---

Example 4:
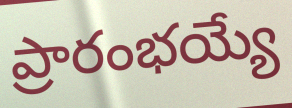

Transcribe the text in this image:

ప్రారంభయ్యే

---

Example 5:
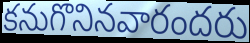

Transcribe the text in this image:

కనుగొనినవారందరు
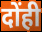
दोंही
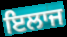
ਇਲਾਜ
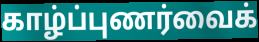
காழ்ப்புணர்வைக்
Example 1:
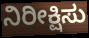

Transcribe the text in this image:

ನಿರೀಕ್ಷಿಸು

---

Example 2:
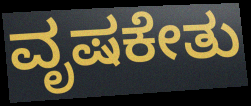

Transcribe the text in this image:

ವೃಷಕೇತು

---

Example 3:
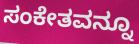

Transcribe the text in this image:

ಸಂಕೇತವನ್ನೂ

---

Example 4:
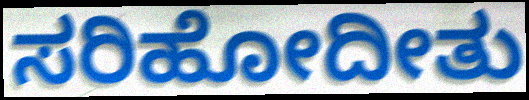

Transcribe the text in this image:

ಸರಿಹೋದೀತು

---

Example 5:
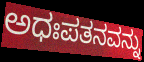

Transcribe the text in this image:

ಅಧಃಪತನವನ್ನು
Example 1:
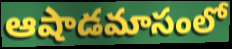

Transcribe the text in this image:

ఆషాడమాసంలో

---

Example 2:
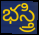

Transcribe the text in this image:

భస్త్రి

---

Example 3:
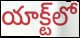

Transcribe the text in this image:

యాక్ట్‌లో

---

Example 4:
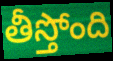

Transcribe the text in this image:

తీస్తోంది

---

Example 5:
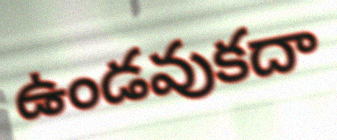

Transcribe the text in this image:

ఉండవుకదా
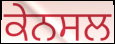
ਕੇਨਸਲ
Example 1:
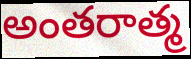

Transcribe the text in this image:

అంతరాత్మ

================

● **EXERCISE DETAILS**:
All entries above must be repeated exactly; pictures are to be left out.

● **WRITTEN ANSWER**:
---

Example 4:

Transcribe the text in this image:

ప్రారంభయ్యే

---

Example 5:

Transcribe the text in this image:

కనుగొనినవారందరు
दोंही
ਇਲਾਜ
காழ்ப்புணர்வைக்
Example 1:

Transcribe the text in this image:

ನಿರೀಕ್ಷಿಸು

---

Example 2:

Transcribe the text in this image:

ವೃಷಕೇತು

---

Example 3:

Transcribe the text in this image:

ಸಂಕೇತವನ್ನೂ

---

Example 4:

Transcribe the text in this image:

ಸರಿಹೋದೀತು

---

Example 5:

Transcribe the text in this image:

ಅಧಃಪತನವನ್ನು
Example 1:

Transcribe the text in this image:

ఆషాడమాసంలో

---

Example 2:

Transcribe the text in this image:

భస్త్రి

---

Example 3:

Transcribe the text in this image:

యాక్ట్‌లో

---

Example 4:

Transcribe the text in this image:

తీస్తోంది

---

Example 5:

Transcribe the text in this image:

ఉండవుకదా
ਕੇਨਸਲ
Example 1:

Transcribe the text in this image:

అంతరాత్మ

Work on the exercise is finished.